Norma w LeMans, kiedy pod koniec wyścigu są już duże różnice między ekipami (liczone w okrążeniach), ostatnie okrążenia to już takie na spokojnie, przez wszystkich. Jak ktoś dojedzie do liderów to zwyczajnie grzecznie ustawia się za nimi i jadą razem do mety. Oczywiście jeśli różnice są minimalne i zawodnicy ścigają się "w kontakcie" wtedy dyrekcja wyścigu zarządza "ostry finisz" i wszyscy cisną do końca.

Na innych torach się tego nie praktykuje bo i inne tory są dużo krótsze od LeMans, więc na nich robi się zbyt duży tłok, a i wyścig nie trwa 24h żeby różnice między ekipami były tak duże jak we Francji. No ogólnie, wyścig wyjątkowy w wielu względach.
Avatar użytkownika
slipstream
moderator
 
Dołączył(a): N maja 29, 2005 15:24
Lokalizacja: 1123, 6536, 5321

Postprzez rolnik sam w dolinie Pn cze 18, 2018 18:39  Re: Le Mans i inne Endurance

Zawsze wolę po czasie napisać komentarz dotyczący Le Mans niż od razu po wyścigu, można sobie przemyśleć to co się stało (i wysapać).

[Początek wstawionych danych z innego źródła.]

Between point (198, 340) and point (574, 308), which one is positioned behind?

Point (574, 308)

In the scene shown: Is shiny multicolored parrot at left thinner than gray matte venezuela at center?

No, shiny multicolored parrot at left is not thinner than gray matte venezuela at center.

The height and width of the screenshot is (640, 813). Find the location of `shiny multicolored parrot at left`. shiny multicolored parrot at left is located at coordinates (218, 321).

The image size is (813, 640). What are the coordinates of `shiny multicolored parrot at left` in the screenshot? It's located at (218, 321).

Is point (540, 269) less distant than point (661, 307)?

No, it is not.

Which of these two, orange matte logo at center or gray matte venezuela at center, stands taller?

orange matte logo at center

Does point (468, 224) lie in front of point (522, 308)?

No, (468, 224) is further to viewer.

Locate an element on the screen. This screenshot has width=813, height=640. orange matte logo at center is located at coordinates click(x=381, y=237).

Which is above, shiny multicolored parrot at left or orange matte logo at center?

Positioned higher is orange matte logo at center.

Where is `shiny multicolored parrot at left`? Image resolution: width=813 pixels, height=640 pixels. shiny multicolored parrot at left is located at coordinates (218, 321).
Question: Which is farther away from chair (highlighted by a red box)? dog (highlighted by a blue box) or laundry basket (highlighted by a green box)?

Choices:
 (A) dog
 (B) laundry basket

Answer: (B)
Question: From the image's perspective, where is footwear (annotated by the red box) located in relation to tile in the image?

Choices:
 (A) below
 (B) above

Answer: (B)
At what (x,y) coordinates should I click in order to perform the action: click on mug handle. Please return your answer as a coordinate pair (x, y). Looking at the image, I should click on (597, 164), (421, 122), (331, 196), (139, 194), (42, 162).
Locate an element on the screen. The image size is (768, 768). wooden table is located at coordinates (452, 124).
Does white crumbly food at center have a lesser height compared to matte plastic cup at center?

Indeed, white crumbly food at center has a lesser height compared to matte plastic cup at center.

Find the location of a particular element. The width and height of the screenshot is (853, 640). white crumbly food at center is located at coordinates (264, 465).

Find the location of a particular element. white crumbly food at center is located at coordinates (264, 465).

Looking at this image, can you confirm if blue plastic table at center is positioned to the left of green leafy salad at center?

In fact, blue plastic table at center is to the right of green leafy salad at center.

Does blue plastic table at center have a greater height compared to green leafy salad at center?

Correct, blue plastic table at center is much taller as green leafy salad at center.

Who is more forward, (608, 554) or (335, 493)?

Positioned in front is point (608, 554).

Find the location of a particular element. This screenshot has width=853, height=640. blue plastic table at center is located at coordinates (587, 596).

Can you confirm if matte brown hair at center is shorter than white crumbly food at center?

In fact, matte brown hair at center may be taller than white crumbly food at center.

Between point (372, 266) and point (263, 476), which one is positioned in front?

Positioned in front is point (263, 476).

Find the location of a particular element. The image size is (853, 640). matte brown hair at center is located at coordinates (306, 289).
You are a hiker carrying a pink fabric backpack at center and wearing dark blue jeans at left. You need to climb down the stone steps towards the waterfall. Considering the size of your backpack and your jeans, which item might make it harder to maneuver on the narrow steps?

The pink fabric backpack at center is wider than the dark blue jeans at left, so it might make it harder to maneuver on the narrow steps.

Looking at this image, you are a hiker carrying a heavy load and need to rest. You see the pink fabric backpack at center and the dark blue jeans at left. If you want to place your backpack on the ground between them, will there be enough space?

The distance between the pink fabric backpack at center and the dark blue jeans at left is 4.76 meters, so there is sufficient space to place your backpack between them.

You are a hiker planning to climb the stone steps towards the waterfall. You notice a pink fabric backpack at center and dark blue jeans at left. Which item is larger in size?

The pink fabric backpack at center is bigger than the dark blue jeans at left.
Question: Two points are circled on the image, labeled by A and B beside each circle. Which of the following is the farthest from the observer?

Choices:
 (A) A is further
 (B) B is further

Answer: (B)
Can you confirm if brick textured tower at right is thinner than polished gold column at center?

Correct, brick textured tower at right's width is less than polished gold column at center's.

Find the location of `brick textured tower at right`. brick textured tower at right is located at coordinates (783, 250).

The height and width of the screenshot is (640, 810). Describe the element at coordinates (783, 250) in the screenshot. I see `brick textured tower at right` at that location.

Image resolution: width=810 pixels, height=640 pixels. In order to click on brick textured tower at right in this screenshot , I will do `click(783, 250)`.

Zacznijmy od tego, że po przejściu Peugeota naturalnie przestawiłem się na kibicowanie Toyocie. Można nawet powiedzieć, że w pewnym stopniu zostałem fanatykiem tego teamu. Pamiętam jakie emocje towarzyszyły mi dwa lata temu gdy stało się co się stało, rok temu Toyota była tak szybka, że specjalnie na le Mans pojechałem żeby zobaczyć jak wygrywają. Zamiast tego siedziałem w szoku na Indianapolis gdy ich dwa auta odpadały z rywalizacji. I powiem wprost, zupełnie mnie to zwycięstwo w tym roku nie obeszło (najpierw tłumaczyłem sobie brak "podniecenia" tegorocznym wyścigiem tym, że przed TV to jednak nie to samo co na torze). Super, ze w końcu udało im się wygrać, jednak bez rywalizacji bok w bok z rywalem takim jak Audi/Porsche to jest to po prostu przejechanie 24 godzinnego wyścigu i wykonanie obowiązku którym był dublet. Nie mówię, że się nie cieszę ale to nie jest tak wielki sukces jaki powinien być. Jeśli ktoś ogląda ten wyścig dłużej to pamięta jak się cieszyło Porsche z pierwszego zwycięstwa czy też Audi gdy w 2011 o kilkanaście sekund wygrało z Pugiem. Tutaj takie emocje nie mogły się pojawić. Wręcz uważam, że Toyota tutaj popełniła błędy których nie powinna, 3 kary stop&go za zbyt szybką jazdę w slow zone czy przypadek Kobayashiego - gdyby na torze był ktokolwiek poruszający się tempem podobnym do niech to mogłyby być kosztowne błędy. Nie wiem jaki EoT chcą wprowadzić na przyszły rok żeby prywatne LMP1 miały z Toyotą szansę, ale nie wydaje mi się to realne patrząc na to jak duże w tej chwili są dysproporcje chociażby w dostępnym paliwie czy jego dawce. Patrząc na formę BR1 czy Manora który walczył do końca można powiedzieć, że Rebellion powinien mieć więcej rywali do podium w przyszłym roku.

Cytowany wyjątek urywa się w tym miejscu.